Cake
INGREDIENTS
- 2 cups all-purpose flour
- 3 teaspoons baking powder
- 2 teaspoons baking soda
- 1/4 teaspoon salt
- 2 teaspoons ground cinnamon
- Dash of Pumpkin Spice (optional)
- 2 cups white sugar
- 1 1/4 cups vegetable oil (For something healthier, substitute 1/2 cup of cinnamon apple sauce with 3/4 cup of vegetable oil)

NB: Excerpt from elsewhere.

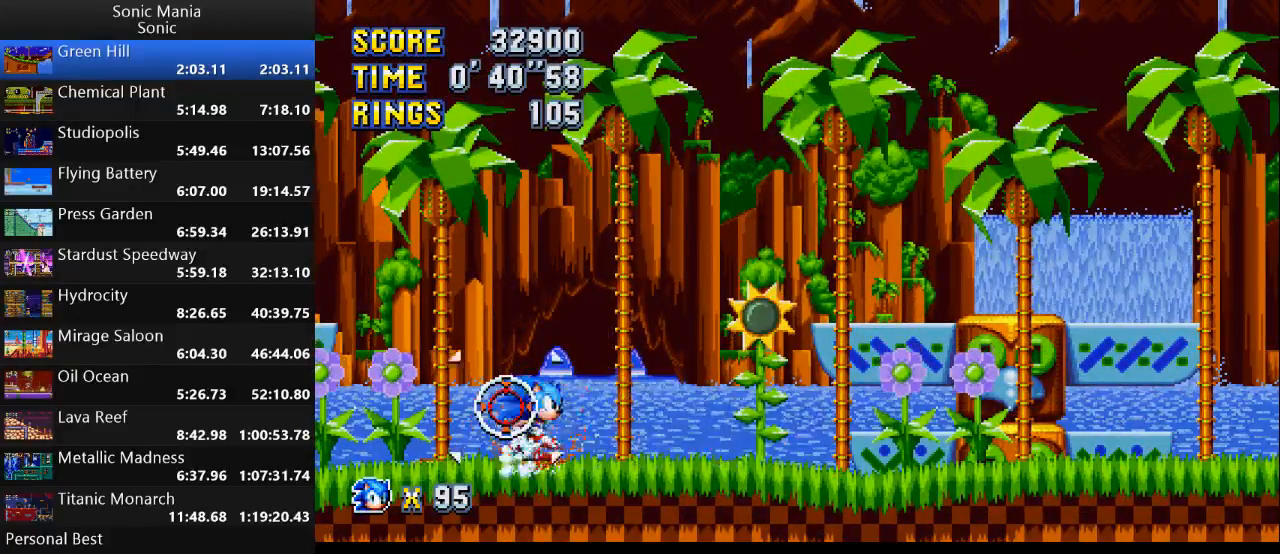
{"buttons": [], "left_stick": "center", "right_stick": "center", "events": [[133, "left_stick", "center"], [267, "left_stick", "left"], [400, "left_stick", "center"]]}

- 1 teaspoon vanilla extract
- 2 cups canned pumpkin
- 4 eggs
- 1 cup chopped walnuts (optional)
DIRECTIONS
- Preheat oven to 350 degrees F. Grease and flour a 12x18 inch pan. (I use a bundt cake pan which makes it look especially beautiful.) Sift together the flour, baking powder, baking soda, salt and cinnamon. (and pumpkin spice if you so choose) Set aside.
- In a large bowl combine sugar and oil. Blend in vanilla and pumpkin, then beat in eggs one at a time. Gradually beat in flour mixture. Stir in nuts. Spread batter into prepared 12x18 inch pan.
- Bake in the preheated oven for 30 minutes, or until a toothpick inserted into the center of the cake comes out clean. Allow to cool. (If you are using a bundt cake pan, it takes 50-60 minutes.)
Frosting - The frosting is a MUST! When it is done I put it in a ziploc bag, snip a tiny portion of the corner and drizzle it ALL OVER the cake. It looks very cool. Save extra frosting to serve on top of each piece of cake.
INGREDIENTS
- 1 (3 ounce) package cream cheese, softened
- 1/2 cup butter, softened
- 1 teaspoon vanilla extract
- 2 cups confectioners' sugar
- Dash of Pumpkin Spice (optional)
DIRECTIONS
- Cream together butter or margarine with the cream cheese. Then stir in vanilla.
- Next, add the powdered sugar, slowly, keep beating until mixture is smooth.
1 comment:
This is fabulous! Kristen made it for my family and we've been eating it every night since Saturday! Plus, my kids think it's fun to say "I want bundt, do you want bundt?"